The workplaces can be extremely competitive and stress-provoking environments. Long working hours, strict deadlines, difficult conversations with bosses and managers can be hard sometimes. Also, the amount of information you are bombarded with can increase your anxiety levels and can make you feel overwhelmed and disconnected from the present time. The tricky part of this bad habit is that it can easily turn into a vicious cycle. The moment you start feeling anxious, you disconnect from the present time and start focusing on future tasks or past mistakes at the workplace. In the end, it causes more anxiety, provokes stress and might cause burnout. In the long run, it can affect both your mental and physiological health. So, it is important to deal with your stress level adaptively and decrease anxiety. What can you do about this?
This is where mindfulness comes in.
Benefits of Mindfulness at work
Mindfulness is being in the present at the current moment, paying attention to what is happening now and accepting it without any judgement.
You can practice mindfulness anytime and anywhere, such as your workplace. Even though you don’t feel like meditating, there are numerous ways of practising mindfulness during your workday.

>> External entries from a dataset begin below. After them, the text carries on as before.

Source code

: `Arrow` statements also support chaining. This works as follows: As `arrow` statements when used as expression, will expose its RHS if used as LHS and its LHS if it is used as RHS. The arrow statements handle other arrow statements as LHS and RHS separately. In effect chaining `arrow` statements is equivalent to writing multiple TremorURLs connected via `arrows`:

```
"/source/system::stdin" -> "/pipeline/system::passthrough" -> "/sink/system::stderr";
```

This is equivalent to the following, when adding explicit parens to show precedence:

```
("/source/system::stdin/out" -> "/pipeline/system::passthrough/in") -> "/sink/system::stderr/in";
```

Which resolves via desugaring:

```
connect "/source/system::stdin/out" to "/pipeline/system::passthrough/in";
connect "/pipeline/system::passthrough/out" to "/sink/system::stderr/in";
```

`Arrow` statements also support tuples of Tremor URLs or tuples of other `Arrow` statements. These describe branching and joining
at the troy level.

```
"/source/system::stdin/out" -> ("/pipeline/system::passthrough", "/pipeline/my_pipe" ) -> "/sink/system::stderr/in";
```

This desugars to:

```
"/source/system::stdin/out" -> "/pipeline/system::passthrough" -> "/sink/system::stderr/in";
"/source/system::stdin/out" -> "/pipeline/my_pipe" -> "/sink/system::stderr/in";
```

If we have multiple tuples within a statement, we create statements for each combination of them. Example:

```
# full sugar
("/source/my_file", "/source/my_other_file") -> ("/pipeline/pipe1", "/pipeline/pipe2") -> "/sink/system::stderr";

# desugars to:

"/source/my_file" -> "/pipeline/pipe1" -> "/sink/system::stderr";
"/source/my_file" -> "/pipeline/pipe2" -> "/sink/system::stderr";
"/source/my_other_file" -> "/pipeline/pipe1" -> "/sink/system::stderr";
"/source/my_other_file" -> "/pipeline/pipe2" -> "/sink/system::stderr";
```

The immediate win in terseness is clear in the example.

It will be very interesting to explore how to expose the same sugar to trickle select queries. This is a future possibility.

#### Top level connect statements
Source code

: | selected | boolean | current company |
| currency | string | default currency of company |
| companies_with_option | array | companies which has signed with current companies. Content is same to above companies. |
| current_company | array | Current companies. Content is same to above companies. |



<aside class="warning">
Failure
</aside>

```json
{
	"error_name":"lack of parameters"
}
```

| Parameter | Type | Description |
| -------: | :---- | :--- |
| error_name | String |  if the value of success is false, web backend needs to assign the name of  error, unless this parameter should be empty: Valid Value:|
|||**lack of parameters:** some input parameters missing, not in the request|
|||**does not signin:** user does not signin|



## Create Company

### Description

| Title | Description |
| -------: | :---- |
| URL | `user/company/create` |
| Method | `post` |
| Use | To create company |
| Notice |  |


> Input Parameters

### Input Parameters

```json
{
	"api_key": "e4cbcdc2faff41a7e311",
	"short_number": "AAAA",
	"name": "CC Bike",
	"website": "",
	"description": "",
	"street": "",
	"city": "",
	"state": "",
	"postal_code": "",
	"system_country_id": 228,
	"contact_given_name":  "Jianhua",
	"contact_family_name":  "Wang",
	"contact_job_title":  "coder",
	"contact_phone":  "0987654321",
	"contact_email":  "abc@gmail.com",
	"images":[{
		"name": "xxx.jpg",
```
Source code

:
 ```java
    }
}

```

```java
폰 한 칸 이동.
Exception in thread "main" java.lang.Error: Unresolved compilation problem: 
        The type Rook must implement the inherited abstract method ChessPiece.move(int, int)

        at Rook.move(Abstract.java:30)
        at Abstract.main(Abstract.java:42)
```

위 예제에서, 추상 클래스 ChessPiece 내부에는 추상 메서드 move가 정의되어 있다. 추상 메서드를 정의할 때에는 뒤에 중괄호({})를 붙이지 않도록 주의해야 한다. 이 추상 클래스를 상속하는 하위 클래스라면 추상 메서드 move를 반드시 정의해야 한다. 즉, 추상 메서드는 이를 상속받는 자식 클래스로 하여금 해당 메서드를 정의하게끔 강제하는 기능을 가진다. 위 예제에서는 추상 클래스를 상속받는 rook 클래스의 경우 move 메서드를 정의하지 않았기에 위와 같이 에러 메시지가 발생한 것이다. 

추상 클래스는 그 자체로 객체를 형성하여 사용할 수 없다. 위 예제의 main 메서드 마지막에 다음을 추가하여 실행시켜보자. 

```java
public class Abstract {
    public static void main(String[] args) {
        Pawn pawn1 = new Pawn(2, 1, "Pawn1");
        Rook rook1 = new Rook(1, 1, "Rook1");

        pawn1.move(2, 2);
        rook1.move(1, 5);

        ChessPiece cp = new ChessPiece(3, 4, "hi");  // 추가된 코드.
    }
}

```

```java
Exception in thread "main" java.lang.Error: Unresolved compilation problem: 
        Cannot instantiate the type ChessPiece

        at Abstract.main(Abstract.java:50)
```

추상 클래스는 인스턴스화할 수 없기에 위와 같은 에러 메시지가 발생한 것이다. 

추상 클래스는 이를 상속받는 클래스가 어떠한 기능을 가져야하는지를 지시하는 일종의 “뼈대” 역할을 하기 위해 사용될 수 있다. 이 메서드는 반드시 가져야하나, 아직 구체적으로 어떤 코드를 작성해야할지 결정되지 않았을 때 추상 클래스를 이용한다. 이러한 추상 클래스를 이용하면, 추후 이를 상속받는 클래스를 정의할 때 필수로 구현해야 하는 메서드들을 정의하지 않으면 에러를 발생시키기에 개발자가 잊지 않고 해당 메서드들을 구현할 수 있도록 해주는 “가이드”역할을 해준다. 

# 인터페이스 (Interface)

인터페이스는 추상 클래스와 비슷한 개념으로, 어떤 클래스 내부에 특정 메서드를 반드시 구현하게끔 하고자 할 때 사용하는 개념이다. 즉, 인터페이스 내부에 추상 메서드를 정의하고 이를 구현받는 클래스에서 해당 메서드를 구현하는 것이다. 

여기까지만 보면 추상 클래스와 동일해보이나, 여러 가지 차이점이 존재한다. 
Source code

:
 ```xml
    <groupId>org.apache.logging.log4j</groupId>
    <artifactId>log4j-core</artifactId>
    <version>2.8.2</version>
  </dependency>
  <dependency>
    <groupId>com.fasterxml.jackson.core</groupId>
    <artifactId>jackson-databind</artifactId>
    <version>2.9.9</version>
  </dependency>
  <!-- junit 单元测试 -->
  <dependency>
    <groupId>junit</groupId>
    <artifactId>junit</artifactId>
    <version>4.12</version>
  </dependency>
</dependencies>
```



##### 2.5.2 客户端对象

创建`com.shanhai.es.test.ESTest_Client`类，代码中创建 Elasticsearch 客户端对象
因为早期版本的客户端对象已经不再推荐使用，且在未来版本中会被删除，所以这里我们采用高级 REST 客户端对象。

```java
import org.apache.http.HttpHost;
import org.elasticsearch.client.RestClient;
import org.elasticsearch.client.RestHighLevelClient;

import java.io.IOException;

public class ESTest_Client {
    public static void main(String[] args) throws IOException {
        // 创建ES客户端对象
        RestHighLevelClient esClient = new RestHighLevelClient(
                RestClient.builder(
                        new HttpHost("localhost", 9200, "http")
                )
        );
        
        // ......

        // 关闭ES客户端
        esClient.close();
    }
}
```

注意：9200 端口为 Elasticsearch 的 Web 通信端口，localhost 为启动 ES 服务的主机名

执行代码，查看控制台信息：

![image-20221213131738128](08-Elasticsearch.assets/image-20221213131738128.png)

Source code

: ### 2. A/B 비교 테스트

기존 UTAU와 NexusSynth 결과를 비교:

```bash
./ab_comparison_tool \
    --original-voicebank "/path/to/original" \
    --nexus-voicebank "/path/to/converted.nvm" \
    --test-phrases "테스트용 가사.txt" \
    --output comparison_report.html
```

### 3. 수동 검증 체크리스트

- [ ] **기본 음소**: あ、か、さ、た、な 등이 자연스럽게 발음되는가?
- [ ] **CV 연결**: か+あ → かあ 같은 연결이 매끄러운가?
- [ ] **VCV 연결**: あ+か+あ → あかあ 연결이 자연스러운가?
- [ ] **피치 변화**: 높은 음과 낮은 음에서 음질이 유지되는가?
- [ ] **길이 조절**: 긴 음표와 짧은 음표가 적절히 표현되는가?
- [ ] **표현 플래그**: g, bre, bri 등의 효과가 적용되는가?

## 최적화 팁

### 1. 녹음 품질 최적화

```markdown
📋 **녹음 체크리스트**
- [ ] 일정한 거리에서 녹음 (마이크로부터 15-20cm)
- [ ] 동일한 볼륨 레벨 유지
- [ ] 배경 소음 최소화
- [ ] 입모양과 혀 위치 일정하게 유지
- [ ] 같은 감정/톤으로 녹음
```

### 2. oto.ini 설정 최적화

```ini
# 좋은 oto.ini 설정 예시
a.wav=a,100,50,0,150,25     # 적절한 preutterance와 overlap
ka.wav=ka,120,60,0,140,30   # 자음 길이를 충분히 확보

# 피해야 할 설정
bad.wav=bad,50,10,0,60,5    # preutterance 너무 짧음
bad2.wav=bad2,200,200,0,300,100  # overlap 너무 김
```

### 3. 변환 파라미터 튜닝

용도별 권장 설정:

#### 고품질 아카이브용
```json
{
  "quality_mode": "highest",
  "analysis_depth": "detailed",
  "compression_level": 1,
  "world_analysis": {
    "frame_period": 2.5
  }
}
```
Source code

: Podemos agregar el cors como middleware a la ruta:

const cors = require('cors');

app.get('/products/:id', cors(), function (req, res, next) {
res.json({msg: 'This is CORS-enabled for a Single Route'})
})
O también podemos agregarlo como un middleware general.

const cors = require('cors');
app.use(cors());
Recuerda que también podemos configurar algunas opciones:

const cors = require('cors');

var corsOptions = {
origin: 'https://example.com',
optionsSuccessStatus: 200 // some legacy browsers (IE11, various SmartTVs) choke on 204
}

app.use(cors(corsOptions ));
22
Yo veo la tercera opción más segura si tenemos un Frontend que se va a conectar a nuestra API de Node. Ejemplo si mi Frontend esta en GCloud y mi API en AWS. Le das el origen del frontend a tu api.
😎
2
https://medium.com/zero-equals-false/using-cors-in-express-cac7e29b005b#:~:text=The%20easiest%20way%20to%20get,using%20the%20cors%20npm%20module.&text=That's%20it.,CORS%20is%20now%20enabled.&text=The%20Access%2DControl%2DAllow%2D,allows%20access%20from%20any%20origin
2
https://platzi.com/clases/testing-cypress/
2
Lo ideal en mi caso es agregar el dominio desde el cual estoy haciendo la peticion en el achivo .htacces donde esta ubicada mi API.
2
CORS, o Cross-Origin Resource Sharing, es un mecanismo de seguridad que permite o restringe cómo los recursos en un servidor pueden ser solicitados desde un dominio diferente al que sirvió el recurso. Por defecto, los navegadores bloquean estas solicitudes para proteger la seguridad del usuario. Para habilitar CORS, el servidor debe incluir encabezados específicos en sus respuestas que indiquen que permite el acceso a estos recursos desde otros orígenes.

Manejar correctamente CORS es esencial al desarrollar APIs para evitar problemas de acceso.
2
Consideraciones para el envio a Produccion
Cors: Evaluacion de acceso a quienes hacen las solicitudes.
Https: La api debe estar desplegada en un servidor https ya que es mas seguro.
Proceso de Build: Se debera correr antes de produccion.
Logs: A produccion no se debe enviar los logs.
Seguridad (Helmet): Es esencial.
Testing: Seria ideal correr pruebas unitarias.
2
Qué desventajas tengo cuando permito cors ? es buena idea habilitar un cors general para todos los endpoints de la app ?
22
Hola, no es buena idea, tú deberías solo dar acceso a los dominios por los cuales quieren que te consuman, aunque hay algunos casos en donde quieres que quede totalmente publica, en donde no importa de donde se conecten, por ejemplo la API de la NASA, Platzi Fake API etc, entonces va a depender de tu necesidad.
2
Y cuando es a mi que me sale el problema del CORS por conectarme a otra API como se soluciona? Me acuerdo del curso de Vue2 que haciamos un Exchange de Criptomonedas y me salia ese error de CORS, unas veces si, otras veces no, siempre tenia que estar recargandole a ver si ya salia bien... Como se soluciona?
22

Ways to Be Mindful at Work:
1. Set an intention
At the beginning of every day, you should have an intention. Having an intention can be different from having a schedule or a plan. This intention can be related to a specific task in work or something from your personal life such as “I will try to see the hidden positive message of every conflict that I might face today.”. This mindfulness technique gives you a chance to check with yourself during the day and be present at the moment. You can check your thoughts and the ways you interpret the events.
2. One Task at a Time
Research actually shows that no one is a multitasker. In reality, when you try to do three tasks at a time, your brain switches back and forth between tasks and you can easily feel overwhelmed. Because of this, doing one thing at a time is more effective. As part of your mindfulness practice, start your workday with making lists, and do them step by step. Take breaks between them: rest can increase efficiency. After the workday, check your list and you will be able to feel more productive.
3. Try to stop and be mindful
Exercising mindfulness doesn’t need to be difficult or complicated. You can switch off your phone, close your email tab and just sit in your chair for 10 minutes without doing anything. Just be present and observe. You might feel some tension in your body. Just be aware of it and maybe do a little stretching break. After these little breaks, you can see how your effectiveness at work changes.
4. Be With Your Feelings
People can sometimes mistake mindfulness with toxic positivity. You might think that being mindful is being in peace with everything or being always happy. However, mindfulness symbolises the opposite side of this perspective. Being mindful is observing and accepting every emotion. For example, you should accept that “I am angry with my colleague right now because of the way he acts.” It’s only after we embrace and accept our feelings, that we can more easily let go of them.
5. Have a growth mindset
It’s common among high-achieving, ambitious, successful people and it’s what mindfulness teaches us daily: the growth mindset. Having a growth mindset means you believe that you can change and improve your talents and intelligence by working on them. In other words, if you give the needed effort, you can get better. Most of the time, success at work is related to having a growth mindset. It is also one of the most important aspects of being mindful. Because accepting your current talent and intelligence level without judgement and working on them for improvement is a significant part of being mindful at work. For practising a growth mindset, start with small responsibilities. You can face your weaknesses, work on new tasks and build different goals every day.
For having a productive “stress-free” workday, you can start practising these little tricks and grow your potential while being mindful at work!